* _About this exercise_: Nothing should appear in the answer except the line containing "(at 144.9 58.52 90)" and the lines following it through the end of the listing, each given exactly.

* _Input for this task_:
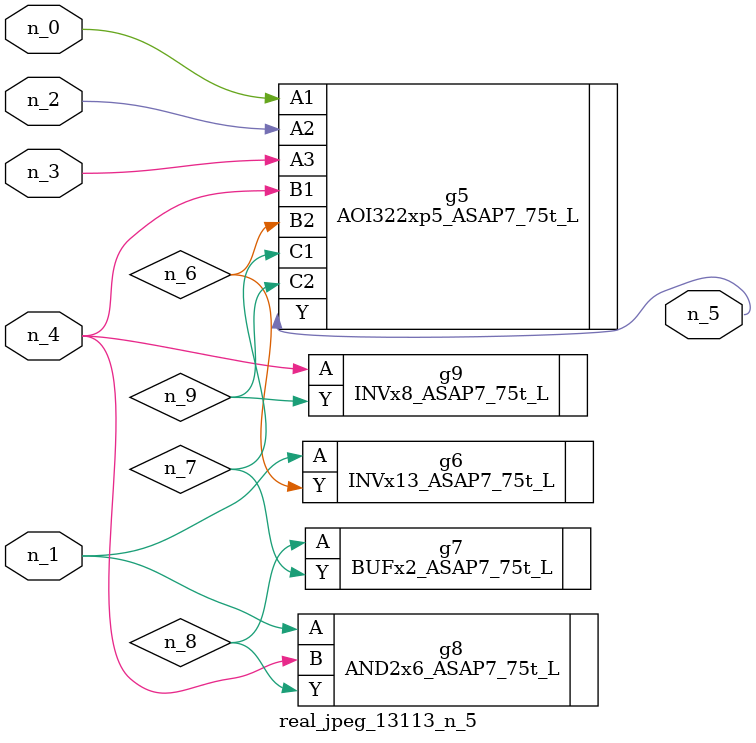
<source format=v>
module real_jpeg_13113_n_5 (n_4, n_0, n_1, n_2, n_3, n_5);

input n_4;
input n_0;
input n_1;
input n_2;
input n_3;

output n_5;

wire n_8;
wire n_6;
wire n_7;
wire n_9;

AOI322xp5_ASAP7_75t_L g5 ( 
.A1(n_0),
.A2(n_2),
.A3(n_3),
.B1(n_4),
.B2(n_6),
.C1(n_7),
.C2(n_9),
.Y(n_5)
);

INVx13_ASAP7_75t_L g6 ( 
.A(n_1),
.Y(n_6)
);

AND2x6_ASAP7_75t_L g8 ( 
.A(n_1),
.B(n_4),
.Y(n_8)
);

INVx8_ASAP7_75t_L g9 ( 
.A(n_4),
.Y(n_9)
);

BUFx2_ASAP7_75t_L g7 ( 
.A(n_8),
.Y(n_7)
);


endmodule
</source>
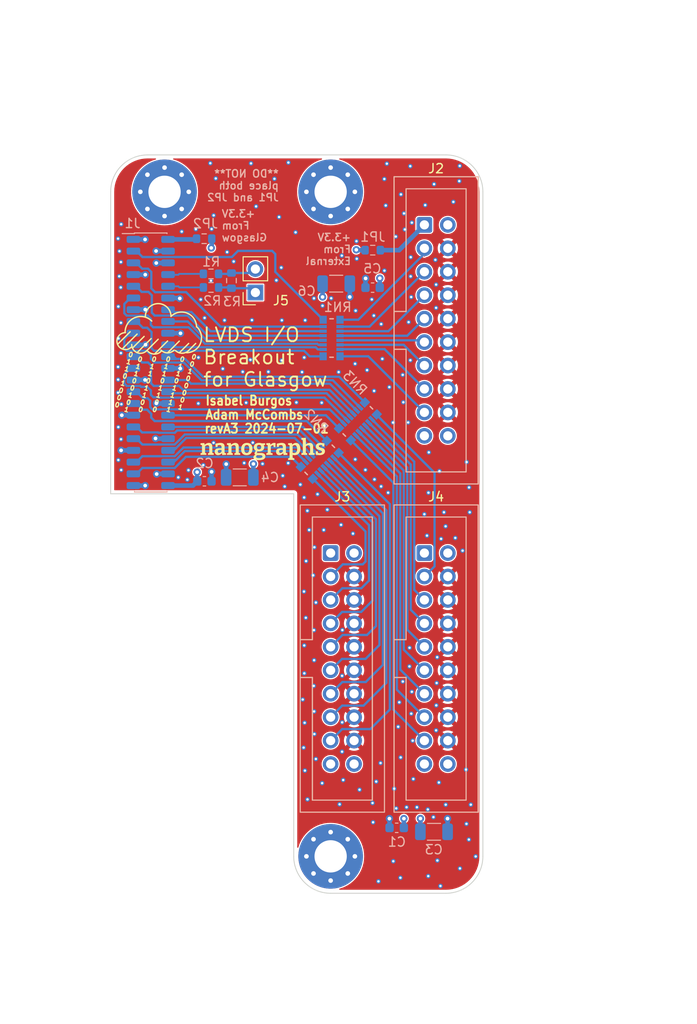
<source format=kicad_pcb>
(kicad_pcb
	(version 20240108)
	(generator "pcbnew")
	(generator_version "8.0")
	(general
		(thickness 1.567)
		(legacy_teardrops no)
	)
	(paper "A4")
	(layers
		(0 "F.Cu" signal)
		(1 "In1.Cu" power)
		(2 "In2.Cu" power)
		(31 "B.Cu" signal)
		(32 "B.Adhes" user "B.Adhesive")
		(33 "F.Adhes" user "F.Adhesive")
		(34 "B.Paste" user)
		(35 "F.Paste" user)
		(36 "B.SilkS" user "B.Silkscreen")
		(37 "F.SilkS" user "F.Silkscreen")
		(38 "B.Mask" user)
		(39 "F.Mask" user)
		(40 "Dwgs.User" user "User.Drawings")
		(41 "Cmts.User" user "User.Comments")
		(42 "Eco1.User" user "User.Eco1")
		(43 "Eco2.User" user "User.Eco2")
		(44 "Edge.Cuts" user)
		(45 "Margin" user)
		(46 "B.CrtYd" user "B.Courtyard")
		(47 "F.CrtYd" user "F.Courtyard")
		(48 "B.Fab" user)
		(49 "F.Fab" user)
		(50 "User.1" user)
		(51 "User.2" user)
		(52 "User.3" user)
		(53 "User.4" user)
		(54 "User.5" user)
		(55 "User.6" user)
		(56 "User.7" user)
		(57 "User.8" user)
		(58 "User.9" user)
	)
	(setup
		(stackup
			(layer "F.SilkS"
				(type "Top Silk Screen")
				(color "White")
			)
			(layer "F.Paste"
				(type "Top Solder Paste")
			)
			(layer "F.Mask"
				(type "Top Solder Mask")
				(color "Purple")
				(thickness 0.0254)
			)
			(layer "F.Cu"
				(type "copper")
				(thickness 0.0432)
			)
			(layer "dielectric 1"
				(type "prepreg")
				(color "FR4 natural")
				(thickness 0.2021)
				(material "FR408-HR")
				(epsilon_r 3.69)
				(loss_tangent 0.0091)
			)
			(layer "In1.Cu"
				(type "copper")
				(thickness 0.0175)
			)
			(layer "dielectric 2"
				(type "core")
				(color "FR4 natural")
				(thickness 0.9906)
				(material "FR408-HR")
				(epsilon_r 3.69)
				(loss_tangent 0.0091)
			)
			(layer "In2.Cu"
				(type "copper")
				(thickness 0.0175)
			)
			(layer "dielectric 3"
				(type "prepreg")
				(color "FR4 natural")
				(thickness 0.2021)
				(material "FR408-HR")
				(epsilon_r 3.69)
				(loss_tangent 0.0091)
			)
			(layer "B.Cu"
				(type "copper")
				(thickness 0.0432)
			)
			(layer "B.Mask"
				(type "Bottom Solder Mask")
				(color "Purple")
				(thickness 0.0254)
			)
			(layer "B.Paste"
				(type "Bottom Solder Paste")
			)
			(layer "B.SilkS"
				(type "Bottom Silk Screen")
				(color "White")
			)
			(copper_finish "None")
			(dielectric_constraints no)
		)
		(pad_to_mask_clearance 0)
		(allow_soldermask_bridges_in_footprints no)
		(pcbplotparams
			(layerselection 0x00010fc_ffffffff)
			(plot_on_all_layers_selection 0x0000000_00000000)
			(disableapertmacros no)
			(usegerberextensions no)
			(usegerberattributes yes)
			(usegerberadvancedattributes yes)
			(creategerberjobfile yes)
			(dashed_line_dash_ratio 2.000000)
			(dashed_line_gap_ratio 1.000000)
			(svgprecision 4)
			(plotframeref no)
			(viasonmask no)
			(mode 1)
			(useauxorigin no)
			(hpglpennumber 1)
			(hpglpenspeed 20)
			(hpglpendiameter 15.000000)
			(pdf_front_fp_property_popups yes)
			(pdf_back_fp_property_popups yes)
			(dxfpolygonmode yes)
			(dxfimperialunits yes)
			(dxfusepcbnewfont yes)
			(psnegative no)
			(psa4output no)
			(plotreference yes)
			(plotvalue yes)
			(plotfptext yes)
			(plotinvisibletext no)
			(sketchpadsonfab no)
			(subtractmaskfromsilk no)
			(outputformat 1)
			(mirror no)
			(drillshape 1)
			(scaleselection 1)
			(outputdirectory "")
		)
	)
	(net 0 "")
	(net 1 "External +3.3V Source")
	(net 2 "+3.3V")
	(net 3 "GNDD")
	(net 4 "unconnected-(J2-Pin_19-Pad19)")
	(net 5 "unconnected-(J2-Pin_20-Pad20)")
	(net 6 "unconnected-(J3-Pin_1-Pad1)")
	(net 7 "/F2")
	(net 8 "/E1")
	(net 9 "/E2")
	(net 10 "/D1")
	(net 11 "/D2")
	(net 12 "/D3")
	(net 13 "/D-1")
	(net 14 "/D-2")
	(net 15 "unconnected-(J3-Pin_19-Pad19)")
	(net 16 "unconnected-(J3-Pin_20-Pad20)")
	(net 17 "Glasgow +3.3V Source")
	(net 18 "/K1")
	(net 19 "/J1")
	(net 20 "/H1")
	(net 21 "/H2")
	(net 22 "/H3")
	(net 23 "/G1")
	(net 24 "/G3")
	(net 25 "/G2")
	(net 26 "/F3")
	(net 27 "/F1")
	(net 28 "/F4")
	(net 29 "/D-3")
	(net 30 "/E3")
	(net 31 "/D-4")
	(net 32 "/D-5")
	(net 33 "/D-6")
	(net 34 "/C1")
	(net 35 "/C2")
	(net 36 "/C3")
	(net 37 "/B1")
	(net 38 "/C4")
	(net 39 "/B2")
	(net 40 "/D-17")
	(net 41 "/D-18")
	(net 42 "/D-19")
	(net 43 "/D-20")
	(net 44 "/D-21")
	(net 45 "/D-22")
	(net 46 "/D-23")
	(net 47 "/D-24")
	(net 48 "Net-(J5-Pin_1)")
	(net 49 "Net-(J5-Pin_2)")
	(net 50 "/Z12_P")
	(net 51 "/Z12_N")
	(net 52 "/D-7")
	(net 53 "/D-8")
	(net 54 "/D-9")
	(net 55 "/D-10")
	(net 56 "/D-11")
	(net 57 "/D-12")
	(net 58 "/D-13")
	(net 59 "/D-14")
	(net 60 "/D-15")
	(net 61 "/D-16")
	(net 62 "unconnected-(J4-Pin_1-Pad1)")
	(net 63 "unconnected-(J4-Pin_19-Pad19)")
	(net 64 "unconnected-(J4-Pin_20-Pad20)")
	(footprint "OBI Data Interconnect:IDC-Header_Receptacle_2x10_P2.54mm_Vertical_No_Pin_1_Mark" (layer "F.Cu") (at 165.81 52.48))
	(footprint "OBI Data Interconnect:IDC-Header_Receptacle_2x10_P2.54mm_Vertical_No_Pin_1_Mark" (layer "F.Cu") (at 165.81 88.04))
	(footprint "OBI Data Interconnect:IDC-Header_Receptacle_2x10_P2.54mm_Vertical_No_Pin_1_Mark" (layer "F.Cu") (at 155.65 88.04))
	(footprint "OBI Data Interconnect:MountingHole_3.5mm_Pad_Via_CrtYd" (layer "F.Cu") (at 155.65 120.9))
	(footprint "OBI Data Interconnect:MountingHole_3.5mm_Pad_Via_CrtYd" (layer "F.Cu") (at 137.65 48.9))
	(footprint "OBI Data Interconnect:MountingHole_3.5mm_Pad_Via_CrtYd" (layer "F.Cu") (at 155.65 48.9))
	(footprint "Connector_PinSocket_2.54mm:PinSocket_1x02_P2.54mm_Vertical" (layer "F.Cu") (at 147.495 59.81 180))
	(footprint "OBI Data Interconnect:nanographs smaller" (layer "F.Cu") (at 147.94383 76.93))
	(footprint "Resistor_SMD:R_0603_1608Metric" (layer "B.Cu") (at 142.68 57.79))
	(footprint "OBI Data Interconnect:RES_EXB2HV" (layer "B.Cu") (at 155.75 64.74 180))
	(footprint "Resistor_SMD:R_0603_1608Metric" (layer "B.Cu") (at 142.685 59.26))
	(footprint "OBI Data Interconnect:RES_EXB2HV" (layer "B.Cu") (at 154.47 77.94 -45))
	(footprint "Capacitor_SMD:C_0603_1608Metric" (layer "B.Cu") (at 160.2 59.28 180))
	(footprint "Resistor_SMD:R_0603_1608Metric" (layer "B.Cu") (at 160.21 55.22))
	(footprint "OBI Data Interconnect:RES_EXB2HV" (layer "B.Cu") (at 158.6 73.77 135))
	(footprint "Capacitor_SMD:C_0603_1608Metric" (layer "B.Cu") (at 141.97 80.26))
	(footprint "Resistor_SMD:R_0603_1608Metric"
		(layer "B.Cu")
		(uuid "c06f701d-8d6f-48f6-9d2d-1fd9cdfb65fd")
		(at 144.9 58.52 90)
		(descr "Resistor SMD 0603 (1608 Metric), square (rectangular) end terminal, IPC_7351 nominal, (Body size source: IPC-SM-782 page 72, https://www.pcb-3d.com/wordpress/wp-content/uploads/ipc-sm-782a_amendment_1_and_2.pdf), generated with kicad-footprint-generator")
		(tags "resistor")
		(property "Reference" "R3"
			(at -2.27 0.065 0)
			(layer "B.SilkS")
			(uuid "8aed51e0-26ca-4c78-889a-3b2cbda008b4")
			(effects
				(font
					(size 1 1)
					(thickness 0.15)
				)
				(justify mirror)
			)
		)
		(property "Value" "R"
			(at 0 -1.43 -90)
			(layer "B.Fab")
			(uuid "36ba3d32-dce6-4f66-916d-983a885395b4")
			(effects
				(font
					(size 1 1)
					(thickness 0.15)
				)
				(justify mirror)
			)
		)
		(property "Footprint" "Resistor_SMD:R_0603_1608Metric"
			(at 0 0 -90)
			(unlocked yes)
			(layer "B.Fab")
			(hide yes)
			(uuid "ab8553f1-a466-4406-aee0-4a3ebee17b3a")
			(effects
				(font
					(size 1.27 1.27)
				)
				(justify mirror)
			)
		)
		(property "Datasheet" ""
			(at 0 0 -90)
			(unlocked yes)
			(layer "B.Fab")
			(hide yes)
			(uuid "24fe732a-2
... [1051619 chars truncated]
</source>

* _Result_:
		(at 144.9 58.52 90)
		(descr "Resistor SMD 0603 (1608 Metric), square (rectangular) end terminal, IPC_7351 nominal, (Body size source: IPC-SM-782 page 72, https://www.pcb-3d.com/wordpress/wp-content/uploads/ipc-sm-782a_amendment_1_and_2.pdf), generated with kicad-footprint-generator")
		(tags "resistor")
		(property "Reference" "R3"
			(at -2.27 0.065 0)
			(layer "B.SilkS")
			(uuid "8aed51e0-26ca-4c78-889a-3b2cbda008b4")
			(effects
				(font
					(size 1 1)
					(thickness 0.15)
				)
				(justify mirror)
			)
		)
		(property "Value" "R"
			(at 0 -1.43 -90)
			(layer "B.Fab")
			(uuid "36ba3d32-dce6-4f66-916d-983a885395b4")
			(effects
				(font
					(size 1 1)
					(thickness 0.15)
				)
				(justify mirror)
			)
		)
		(property "Footprint" "Resistor_SMD:R_0603_1608Metric"
			(at 0 0 -90)
			(unlocked yes)
			(layer "B.Fab")
			(hide yes)
			(uuid "ab8553f1-a466-4406-aee0-4a3ebee17b3a")
			(effects
				(font
					(size 1.27 1.27)
				)
				(justify mirror)
			)
		)
		(property "Datasheet" ""
			(at 0 0 -90)
			(unlocked yes)
			(layer "B.Fab")
			(hide yes)
			(uuid "24fe732a-2
... [1051619 chars truncated]
</source>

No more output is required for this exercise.